(Records supplied Opens)

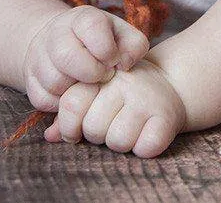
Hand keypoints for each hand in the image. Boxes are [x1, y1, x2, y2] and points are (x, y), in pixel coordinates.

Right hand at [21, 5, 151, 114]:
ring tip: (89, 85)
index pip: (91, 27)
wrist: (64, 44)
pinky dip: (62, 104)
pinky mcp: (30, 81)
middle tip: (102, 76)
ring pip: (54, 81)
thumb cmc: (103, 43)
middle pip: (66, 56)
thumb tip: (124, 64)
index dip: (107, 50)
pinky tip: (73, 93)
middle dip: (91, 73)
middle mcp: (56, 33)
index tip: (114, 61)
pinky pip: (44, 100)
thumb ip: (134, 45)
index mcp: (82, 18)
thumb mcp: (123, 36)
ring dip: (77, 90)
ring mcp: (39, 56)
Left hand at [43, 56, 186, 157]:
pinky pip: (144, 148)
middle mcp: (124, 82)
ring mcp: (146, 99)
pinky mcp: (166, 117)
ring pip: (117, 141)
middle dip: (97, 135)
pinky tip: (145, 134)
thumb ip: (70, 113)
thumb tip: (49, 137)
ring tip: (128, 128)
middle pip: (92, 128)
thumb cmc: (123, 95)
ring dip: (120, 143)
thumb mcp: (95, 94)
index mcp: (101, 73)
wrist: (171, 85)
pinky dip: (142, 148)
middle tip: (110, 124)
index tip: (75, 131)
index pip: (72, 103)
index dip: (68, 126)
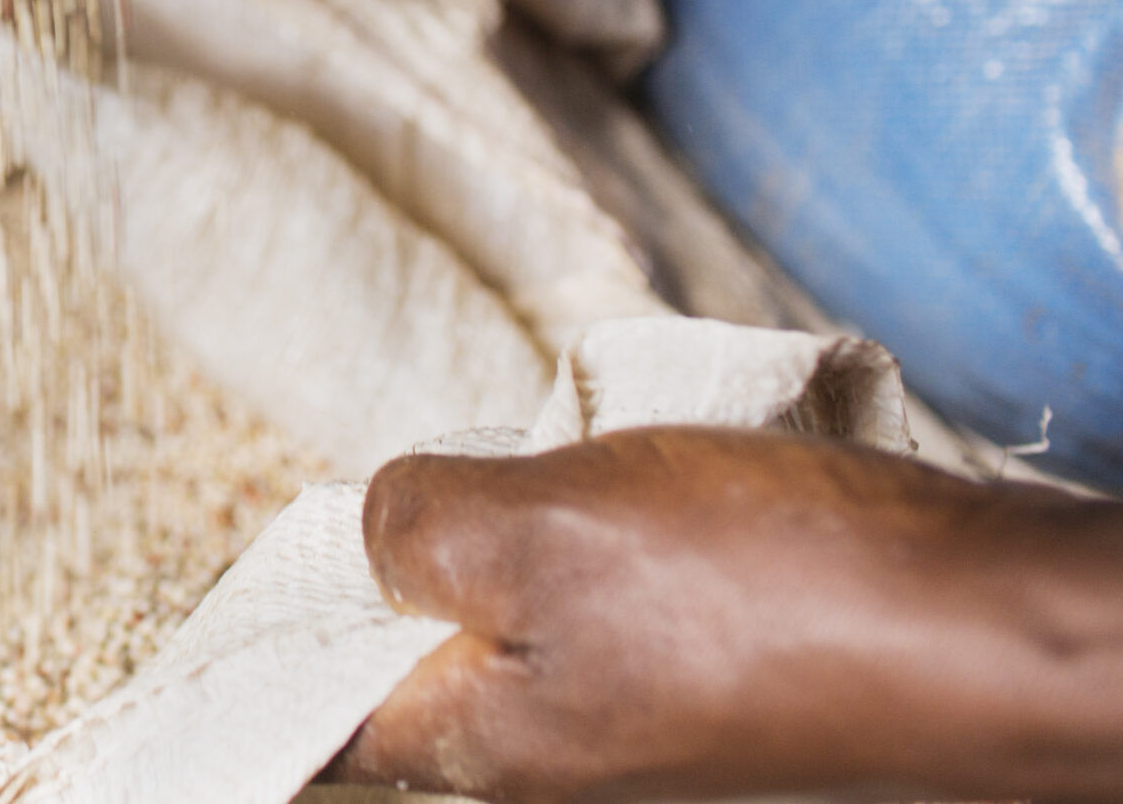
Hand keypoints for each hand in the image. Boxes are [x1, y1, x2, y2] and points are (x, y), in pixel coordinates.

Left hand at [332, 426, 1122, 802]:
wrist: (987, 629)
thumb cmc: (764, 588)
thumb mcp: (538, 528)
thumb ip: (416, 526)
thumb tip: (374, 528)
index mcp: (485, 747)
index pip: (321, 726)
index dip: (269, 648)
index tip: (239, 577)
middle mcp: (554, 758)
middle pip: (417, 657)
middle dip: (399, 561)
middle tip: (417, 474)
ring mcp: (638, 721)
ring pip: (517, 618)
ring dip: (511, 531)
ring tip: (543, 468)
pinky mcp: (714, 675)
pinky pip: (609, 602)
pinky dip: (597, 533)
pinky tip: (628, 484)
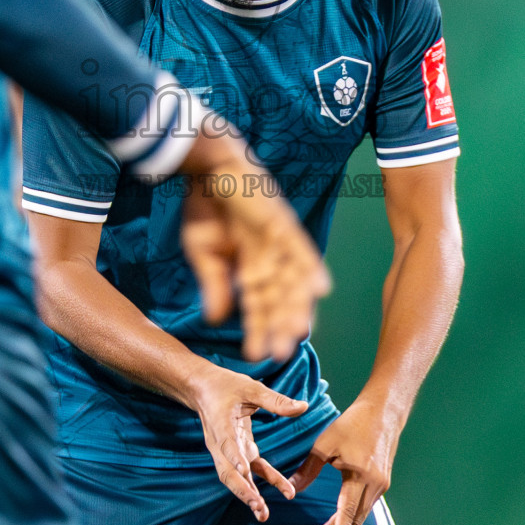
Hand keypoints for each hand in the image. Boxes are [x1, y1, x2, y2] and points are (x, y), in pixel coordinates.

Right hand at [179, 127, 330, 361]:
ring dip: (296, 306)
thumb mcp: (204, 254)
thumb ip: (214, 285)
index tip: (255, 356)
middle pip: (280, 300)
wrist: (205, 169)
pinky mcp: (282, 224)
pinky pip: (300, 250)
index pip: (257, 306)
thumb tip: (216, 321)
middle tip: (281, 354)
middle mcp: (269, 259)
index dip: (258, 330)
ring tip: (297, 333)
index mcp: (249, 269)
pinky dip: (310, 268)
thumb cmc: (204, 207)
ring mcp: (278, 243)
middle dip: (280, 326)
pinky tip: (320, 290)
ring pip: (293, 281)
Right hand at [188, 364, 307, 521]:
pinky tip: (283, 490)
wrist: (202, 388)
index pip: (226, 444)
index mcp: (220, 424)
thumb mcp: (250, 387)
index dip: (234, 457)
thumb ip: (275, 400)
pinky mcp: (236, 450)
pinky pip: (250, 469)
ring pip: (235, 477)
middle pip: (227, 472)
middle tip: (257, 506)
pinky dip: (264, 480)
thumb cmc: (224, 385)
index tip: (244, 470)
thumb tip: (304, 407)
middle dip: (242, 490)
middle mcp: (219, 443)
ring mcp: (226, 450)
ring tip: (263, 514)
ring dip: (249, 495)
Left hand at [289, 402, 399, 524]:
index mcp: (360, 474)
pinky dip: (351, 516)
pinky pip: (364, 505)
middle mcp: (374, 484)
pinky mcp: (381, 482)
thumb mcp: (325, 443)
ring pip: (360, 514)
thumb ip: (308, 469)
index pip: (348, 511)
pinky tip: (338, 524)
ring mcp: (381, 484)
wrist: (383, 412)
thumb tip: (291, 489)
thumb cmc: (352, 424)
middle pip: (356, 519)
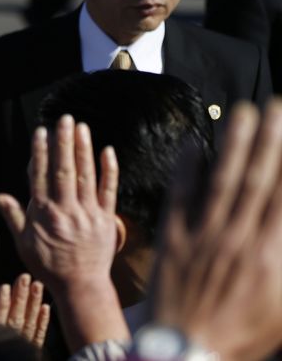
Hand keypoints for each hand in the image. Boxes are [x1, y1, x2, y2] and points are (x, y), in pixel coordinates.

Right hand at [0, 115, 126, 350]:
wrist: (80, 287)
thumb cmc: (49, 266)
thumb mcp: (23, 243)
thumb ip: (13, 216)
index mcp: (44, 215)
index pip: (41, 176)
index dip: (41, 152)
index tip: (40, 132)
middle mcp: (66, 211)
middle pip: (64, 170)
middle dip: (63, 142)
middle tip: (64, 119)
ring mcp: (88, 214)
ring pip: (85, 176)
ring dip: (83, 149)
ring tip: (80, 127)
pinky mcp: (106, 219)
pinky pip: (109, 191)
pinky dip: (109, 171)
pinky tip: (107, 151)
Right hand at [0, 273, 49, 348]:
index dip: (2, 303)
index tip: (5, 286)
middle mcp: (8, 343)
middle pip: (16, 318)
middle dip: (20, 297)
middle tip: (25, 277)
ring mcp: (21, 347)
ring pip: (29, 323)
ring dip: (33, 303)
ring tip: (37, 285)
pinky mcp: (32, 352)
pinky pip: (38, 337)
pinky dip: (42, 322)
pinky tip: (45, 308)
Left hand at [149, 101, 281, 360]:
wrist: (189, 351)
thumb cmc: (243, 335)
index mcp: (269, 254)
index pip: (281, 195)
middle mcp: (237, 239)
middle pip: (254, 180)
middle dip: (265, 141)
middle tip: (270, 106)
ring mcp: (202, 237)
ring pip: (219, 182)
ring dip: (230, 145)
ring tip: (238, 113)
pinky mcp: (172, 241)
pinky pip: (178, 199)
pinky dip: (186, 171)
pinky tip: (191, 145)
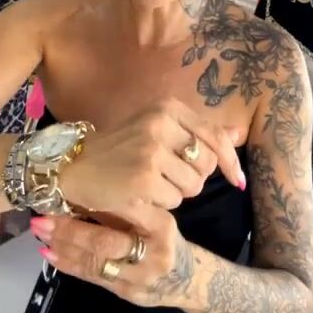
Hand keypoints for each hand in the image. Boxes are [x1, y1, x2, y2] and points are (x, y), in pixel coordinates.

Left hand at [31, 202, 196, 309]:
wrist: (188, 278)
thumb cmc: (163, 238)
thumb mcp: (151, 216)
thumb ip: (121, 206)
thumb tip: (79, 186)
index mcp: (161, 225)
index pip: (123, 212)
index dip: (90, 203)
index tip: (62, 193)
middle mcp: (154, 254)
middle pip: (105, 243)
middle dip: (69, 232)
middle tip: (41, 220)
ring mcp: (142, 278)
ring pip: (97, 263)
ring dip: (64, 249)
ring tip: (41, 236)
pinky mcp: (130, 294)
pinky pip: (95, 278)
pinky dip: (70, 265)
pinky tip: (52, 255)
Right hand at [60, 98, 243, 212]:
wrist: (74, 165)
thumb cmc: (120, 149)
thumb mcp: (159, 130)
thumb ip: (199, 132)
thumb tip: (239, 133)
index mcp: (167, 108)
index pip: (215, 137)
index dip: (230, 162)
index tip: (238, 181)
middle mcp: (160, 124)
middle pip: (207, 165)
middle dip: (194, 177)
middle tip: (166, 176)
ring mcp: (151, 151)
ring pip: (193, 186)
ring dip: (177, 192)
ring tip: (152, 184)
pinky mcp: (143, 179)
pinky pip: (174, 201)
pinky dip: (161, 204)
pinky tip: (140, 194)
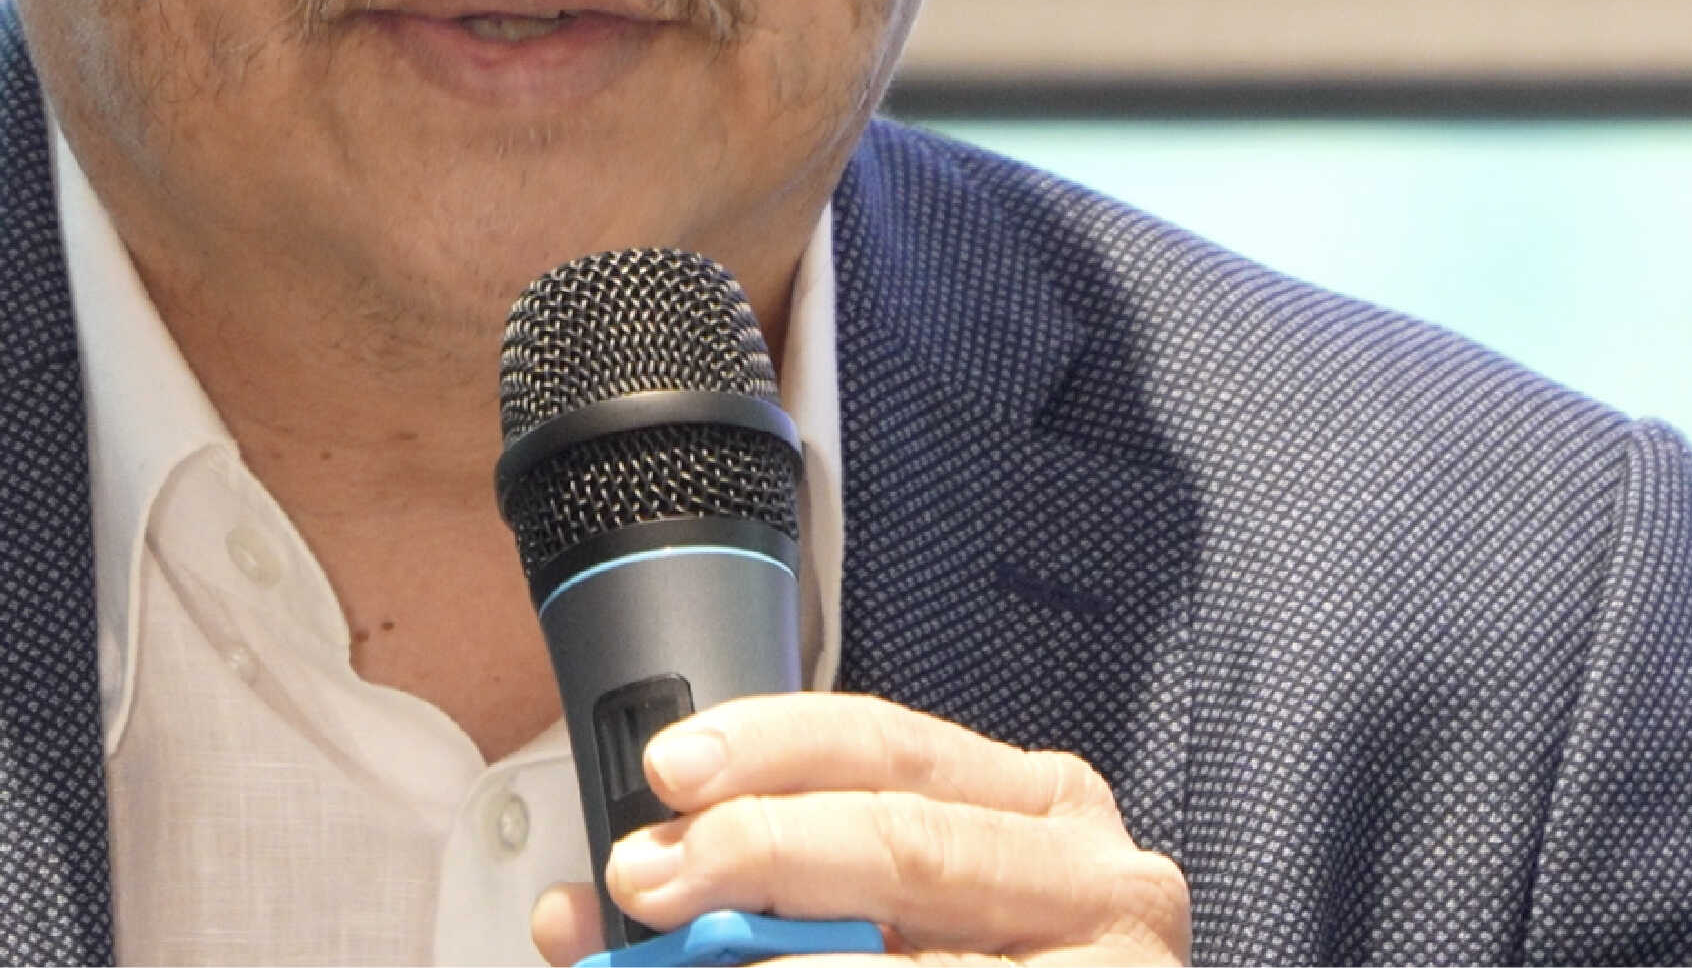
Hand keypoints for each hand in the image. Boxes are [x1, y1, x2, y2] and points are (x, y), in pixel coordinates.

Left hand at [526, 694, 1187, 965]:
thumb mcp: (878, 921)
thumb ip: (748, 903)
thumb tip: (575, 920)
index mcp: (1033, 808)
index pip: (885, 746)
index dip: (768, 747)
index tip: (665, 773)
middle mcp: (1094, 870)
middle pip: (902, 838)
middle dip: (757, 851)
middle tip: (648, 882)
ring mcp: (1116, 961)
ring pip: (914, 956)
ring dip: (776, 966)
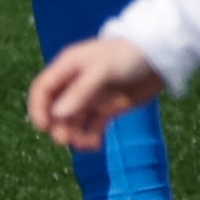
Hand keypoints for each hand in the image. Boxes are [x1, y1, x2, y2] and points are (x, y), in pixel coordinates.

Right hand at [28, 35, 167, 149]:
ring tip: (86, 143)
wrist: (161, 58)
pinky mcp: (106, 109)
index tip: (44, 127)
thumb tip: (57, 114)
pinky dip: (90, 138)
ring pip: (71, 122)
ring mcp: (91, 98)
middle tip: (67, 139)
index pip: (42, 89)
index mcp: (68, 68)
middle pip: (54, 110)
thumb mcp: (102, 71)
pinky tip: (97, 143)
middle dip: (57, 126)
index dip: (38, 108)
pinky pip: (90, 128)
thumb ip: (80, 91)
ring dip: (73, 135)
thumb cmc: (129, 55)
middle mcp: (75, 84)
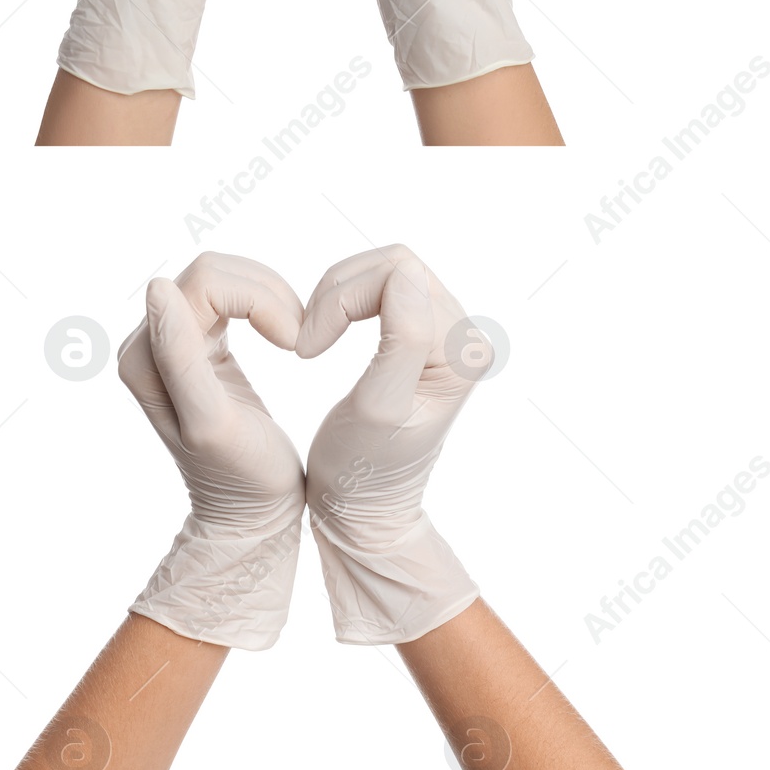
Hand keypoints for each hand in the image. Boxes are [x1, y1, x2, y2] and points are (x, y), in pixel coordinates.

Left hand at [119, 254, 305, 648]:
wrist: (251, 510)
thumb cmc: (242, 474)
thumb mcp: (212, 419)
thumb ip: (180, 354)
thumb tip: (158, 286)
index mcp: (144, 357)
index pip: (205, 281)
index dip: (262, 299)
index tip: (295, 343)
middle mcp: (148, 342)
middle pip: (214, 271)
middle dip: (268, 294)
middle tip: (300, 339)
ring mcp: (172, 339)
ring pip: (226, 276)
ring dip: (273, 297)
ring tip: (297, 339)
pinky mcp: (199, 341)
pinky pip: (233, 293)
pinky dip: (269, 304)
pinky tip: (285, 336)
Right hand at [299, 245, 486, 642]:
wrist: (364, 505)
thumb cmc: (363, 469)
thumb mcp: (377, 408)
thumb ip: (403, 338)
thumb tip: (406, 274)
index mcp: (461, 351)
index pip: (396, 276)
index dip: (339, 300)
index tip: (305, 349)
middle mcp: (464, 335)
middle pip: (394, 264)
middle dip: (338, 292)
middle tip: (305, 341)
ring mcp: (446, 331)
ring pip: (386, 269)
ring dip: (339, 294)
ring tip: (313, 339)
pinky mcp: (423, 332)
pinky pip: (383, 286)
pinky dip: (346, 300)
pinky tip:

(Records supplied Closes)

Copy, word for word, the entries above from the first line to the line that holds "index tip: (114, 61)". Drop the pictures.

Response area:
Hand keypoints for each hand in the image. Boxes are [x1, y1, x2, y2] and points are (x, y), in pixel coordinates.

Right hand at [21, 5, 151, 114]:
ring tip: (89, 85)
index pip: (91, 27)
wrist: (64, 44)
pinky dip: (62, 104)
pinky mcp: (30, 81)
middle tip: (102, 76)
ring pip: (54, 81)
thumb cmc: (103, 43)
middle pip: (66, 56)
thumb tip: (124, 64)
index dip: (107, 50)
pinky tip: (73, 93)
middle dip: (91, 73)
middle mcp: (56, 33)
index tip: (114, 61)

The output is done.